— START Passage to read —

Microsoft has released a new tool for identifying child predators who groom children for abuse in online chats. Project Artemis, based on a technique Microsoft has been using on the Xbox, will now be made available to other online companies with chat functions. It comes at a time when multiple platforms are dealing with child predators targeting kids for sexual abuse by striking up conversations in chat windows.

Artemis works by recognizing specific words and speech patterns and flagging suspicious messages for review by a human moderator. The moderator then determines whether to escalate the situation by contacting police or other law enforcement officials. If a moderator finds a request for child sexual exploitation or images of child abuse, the National Center for Missing and Exploited Children will be notified for further action.

“There is abuse on every platform.”

“Sometimes we yell at the platforms — and there is abuse on every platform that has online chat — but we should applaud them for putting mechanisms in place,” says Julie Cordua, CEO of nonprofit tech organization Thorn, which works to prevent online sexual abuse of children. “If someone says, ‘oh we don’t have abuse’ I’ll say to them, ‘well, are you looking?’”

In December, The New York Times found that online chat platforms were fertile “hunting grounds” for child predators who groom their victims by first befriending them and then insinuating themselves into a child’s life, both online and off. Most major platforms are dealing with some measure of abuse by child predators, including Microsoft’s Xbox Live. In 2017, as the Times noted, a man was sentenced to 15 years in prison for threatening children with rape and murder over the Xbox Live chat.

— END Passage to read —

> [Short task 1] In the article on Project Artemis, who decides whether a flagged situation should be escalated to police or other law enforcement?
> [Short task 2] From the article on Project Artemis, extract word for word the part that opens with the words containing "Microsoft has released" and closes with "for further action.".

— START Given information —

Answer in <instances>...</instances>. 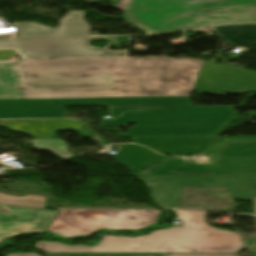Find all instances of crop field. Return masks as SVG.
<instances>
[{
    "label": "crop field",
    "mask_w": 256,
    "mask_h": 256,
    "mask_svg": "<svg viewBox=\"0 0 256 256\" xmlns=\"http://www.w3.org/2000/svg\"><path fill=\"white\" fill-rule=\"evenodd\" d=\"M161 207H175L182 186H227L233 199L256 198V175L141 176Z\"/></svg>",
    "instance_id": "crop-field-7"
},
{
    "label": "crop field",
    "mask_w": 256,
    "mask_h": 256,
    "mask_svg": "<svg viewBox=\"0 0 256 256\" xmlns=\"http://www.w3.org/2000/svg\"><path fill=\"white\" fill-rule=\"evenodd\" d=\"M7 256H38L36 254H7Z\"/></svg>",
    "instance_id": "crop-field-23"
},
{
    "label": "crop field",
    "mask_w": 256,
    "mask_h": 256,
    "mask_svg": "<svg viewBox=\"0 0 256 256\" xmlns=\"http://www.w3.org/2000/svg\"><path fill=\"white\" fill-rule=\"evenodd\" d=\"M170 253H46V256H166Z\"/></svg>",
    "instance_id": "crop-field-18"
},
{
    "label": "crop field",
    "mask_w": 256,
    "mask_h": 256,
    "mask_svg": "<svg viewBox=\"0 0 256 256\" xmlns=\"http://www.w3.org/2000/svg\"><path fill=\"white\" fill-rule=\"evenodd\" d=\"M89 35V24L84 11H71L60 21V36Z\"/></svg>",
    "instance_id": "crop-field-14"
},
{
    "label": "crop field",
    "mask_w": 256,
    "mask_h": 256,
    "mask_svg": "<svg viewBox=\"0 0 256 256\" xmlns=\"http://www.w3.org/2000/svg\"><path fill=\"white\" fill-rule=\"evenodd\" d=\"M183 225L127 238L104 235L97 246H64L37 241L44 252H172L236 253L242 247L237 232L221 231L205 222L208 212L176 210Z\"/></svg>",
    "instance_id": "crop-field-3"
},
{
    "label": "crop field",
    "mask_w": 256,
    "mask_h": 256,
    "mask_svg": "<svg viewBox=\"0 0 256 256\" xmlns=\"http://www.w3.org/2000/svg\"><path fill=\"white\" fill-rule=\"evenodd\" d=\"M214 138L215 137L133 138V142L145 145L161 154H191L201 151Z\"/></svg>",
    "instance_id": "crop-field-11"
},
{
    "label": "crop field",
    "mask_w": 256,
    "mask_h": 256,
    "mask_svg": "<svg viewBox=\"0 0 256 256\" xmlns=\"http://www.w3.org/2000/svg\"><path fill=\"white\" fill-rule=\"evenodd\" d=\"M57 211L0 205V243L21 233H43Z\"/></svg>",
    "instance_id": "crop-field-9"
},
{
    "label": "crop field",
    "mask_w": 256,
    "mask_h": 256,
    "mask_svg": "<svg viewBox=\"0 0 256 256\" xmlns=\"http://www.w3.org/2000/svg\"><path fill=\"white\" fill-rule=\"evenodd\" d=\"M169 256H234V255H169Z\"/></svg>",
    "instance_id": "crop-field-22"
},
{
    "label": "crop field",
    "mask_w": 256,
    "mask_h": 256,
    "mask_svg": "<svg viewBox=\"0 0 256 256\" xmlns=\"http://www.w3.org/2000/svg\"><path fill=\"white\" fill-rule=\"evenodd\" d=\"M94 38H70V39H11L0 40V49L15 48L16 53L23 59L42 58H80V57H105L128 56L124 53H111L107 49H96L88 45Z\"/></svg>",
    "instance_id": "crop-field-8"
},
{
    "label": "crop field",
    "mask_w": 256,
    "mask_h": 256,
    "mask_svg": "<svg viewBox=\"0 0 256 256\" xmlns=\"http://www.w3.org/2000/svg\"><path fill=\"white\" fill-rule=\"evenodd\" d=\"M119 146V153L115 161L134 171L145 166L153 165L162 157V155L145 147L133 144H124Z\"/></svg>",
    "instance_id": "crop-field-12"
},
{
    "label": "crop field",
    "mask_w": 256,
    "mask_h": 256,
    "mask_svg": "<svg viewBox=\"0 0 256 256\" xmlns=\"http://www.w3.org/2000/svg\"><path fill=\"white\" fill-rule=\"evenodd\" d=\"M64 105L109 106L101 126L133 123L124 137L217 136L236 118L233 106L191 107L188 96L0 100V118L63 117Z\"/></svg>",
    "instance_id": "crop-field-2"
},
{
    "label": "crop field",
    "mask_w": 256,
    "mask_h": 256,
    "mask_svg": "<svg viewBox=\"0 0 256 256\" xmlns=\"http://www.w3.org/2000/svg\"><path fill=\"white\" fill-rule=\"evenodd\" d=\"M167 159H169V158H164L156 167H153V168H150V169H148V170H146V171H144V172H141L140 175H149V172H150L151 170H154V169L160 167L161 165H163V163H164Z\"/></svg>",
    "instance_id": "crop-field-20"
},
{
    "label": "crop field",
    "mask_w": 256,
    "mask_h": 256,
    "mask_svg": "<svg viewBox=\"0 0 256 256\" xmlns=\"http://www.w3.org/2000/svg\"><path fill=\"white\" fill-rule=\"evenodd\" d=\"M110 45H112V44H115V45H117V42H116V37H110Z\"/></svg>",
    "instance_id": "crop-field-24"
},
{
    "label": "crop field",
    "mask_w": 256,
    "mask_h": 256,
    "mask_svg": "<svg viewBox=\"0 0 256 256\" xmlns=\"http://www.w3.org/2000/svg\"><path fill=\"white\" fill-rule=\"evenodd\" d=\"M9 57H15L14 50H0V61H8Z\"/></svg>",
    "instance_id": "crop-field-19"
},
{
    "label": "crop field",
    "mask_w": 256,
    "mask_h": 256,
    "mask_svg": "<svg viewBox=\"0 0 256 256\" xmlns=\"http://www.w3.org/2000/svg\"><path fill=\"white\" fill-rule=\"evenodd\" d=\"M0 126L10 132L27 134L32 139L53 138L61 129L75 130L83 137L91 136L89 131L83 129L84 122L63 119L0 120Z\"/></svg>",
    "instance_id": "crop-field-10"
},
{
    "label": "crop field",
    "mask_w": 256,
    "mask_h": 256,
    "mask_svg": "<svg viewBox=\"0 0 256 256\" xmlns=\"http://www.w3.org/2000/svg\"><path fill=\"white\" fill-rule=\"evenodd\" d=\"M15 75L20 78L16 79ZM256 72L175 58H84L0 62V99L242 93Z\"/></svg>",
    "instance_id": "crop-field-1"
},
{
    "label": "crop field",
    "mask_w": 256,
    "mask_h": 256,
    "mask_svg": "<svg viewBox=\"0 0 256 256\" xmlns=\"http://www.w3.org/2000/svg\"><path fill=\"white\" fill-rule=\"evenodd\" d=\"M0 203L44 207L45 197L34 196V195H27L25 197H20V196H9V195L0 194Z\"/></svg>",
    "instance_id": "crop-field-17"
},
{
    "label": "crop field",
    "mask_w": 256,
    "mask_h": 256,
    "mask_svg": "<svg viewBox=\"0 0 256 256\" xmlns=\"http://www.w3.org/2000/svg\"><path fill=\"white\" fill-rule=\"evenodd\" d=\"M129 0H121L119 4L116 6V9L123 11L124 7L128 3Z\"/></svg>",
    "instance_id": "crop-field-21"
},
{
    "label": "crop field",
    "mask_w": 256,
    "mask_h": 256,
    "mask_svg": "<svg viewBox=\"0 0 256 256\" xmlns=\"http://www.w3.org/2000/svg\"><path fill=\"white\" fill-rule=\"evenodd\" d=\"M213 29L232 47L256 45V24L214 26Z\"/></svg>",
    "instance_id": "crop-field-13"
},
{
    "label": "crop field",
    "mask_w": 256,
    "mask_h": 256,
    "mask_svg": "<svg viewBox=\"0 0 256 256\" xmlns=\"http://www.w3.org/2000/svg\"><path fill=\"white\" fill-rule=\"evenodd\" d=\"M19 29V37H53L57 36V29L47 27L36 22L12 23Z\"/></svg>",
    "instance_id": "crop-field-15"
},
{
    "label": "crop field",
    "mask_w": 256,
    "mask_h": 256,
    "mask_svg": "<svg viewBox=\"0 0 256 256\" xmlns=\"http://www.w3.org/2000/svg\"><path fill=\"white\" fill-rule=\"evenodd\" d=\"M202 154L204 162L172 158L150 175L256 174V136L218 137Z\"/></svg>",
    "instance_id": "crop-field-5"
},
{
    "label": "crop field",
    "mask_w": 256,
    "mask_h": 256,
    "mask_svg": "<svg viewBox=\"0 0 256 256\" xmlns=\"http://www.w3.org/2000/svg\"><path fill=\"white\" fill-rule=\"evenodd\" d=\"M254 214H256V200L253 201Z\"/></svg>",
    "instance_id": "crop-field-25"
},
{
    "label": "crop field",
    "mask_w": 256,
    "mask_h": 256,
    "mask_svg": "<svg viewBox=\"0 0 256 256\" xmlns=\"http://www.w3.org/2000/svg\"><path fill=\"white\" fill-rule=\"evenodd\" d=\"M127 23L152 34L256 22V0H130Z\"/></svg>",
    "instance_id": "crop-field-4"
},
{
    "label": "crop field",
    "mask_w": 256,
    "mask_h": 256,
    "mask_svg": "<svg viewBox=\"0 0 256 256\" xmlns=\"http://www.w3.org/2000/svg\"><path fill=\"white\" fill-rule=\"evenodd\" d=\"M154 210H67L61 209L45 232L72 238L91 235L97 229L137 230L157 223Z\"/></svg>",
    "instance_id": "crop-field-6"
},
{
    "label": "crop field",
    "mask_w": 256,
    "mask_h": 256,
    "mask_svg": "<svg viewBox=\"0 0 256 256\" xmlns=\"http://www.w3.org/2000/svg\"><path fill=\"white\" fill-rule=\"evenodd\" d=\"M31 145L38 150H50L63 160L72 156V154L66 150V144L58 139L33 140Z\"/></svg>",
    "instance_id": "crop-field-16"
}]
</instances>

— END Given information —

> [Exercise output 1] A human moderator

> [Exercise output 2]
Microsoft has released a new tool for identifying child predators who groom children for abuse in online chats. Project Artemis, based on a technique Microsoft has been using on the Xbox, will now be made available to other online companies with chat functions. It comes at a time when multiple platforms are dealing with child predators targeting kids for sexual abuse by striking up conversations in chat windows.

Artemis works by recognizing specific words and speech patterns and flagging suspicious messages for review by a human moderator. The moderator then determines whether to escalate the situation by contacting police or other law enforcement officials. If a moderator finds a request for child sexual exploitation or images of child abuse, the National Center for Missing and Exploited Children will be notified for further action.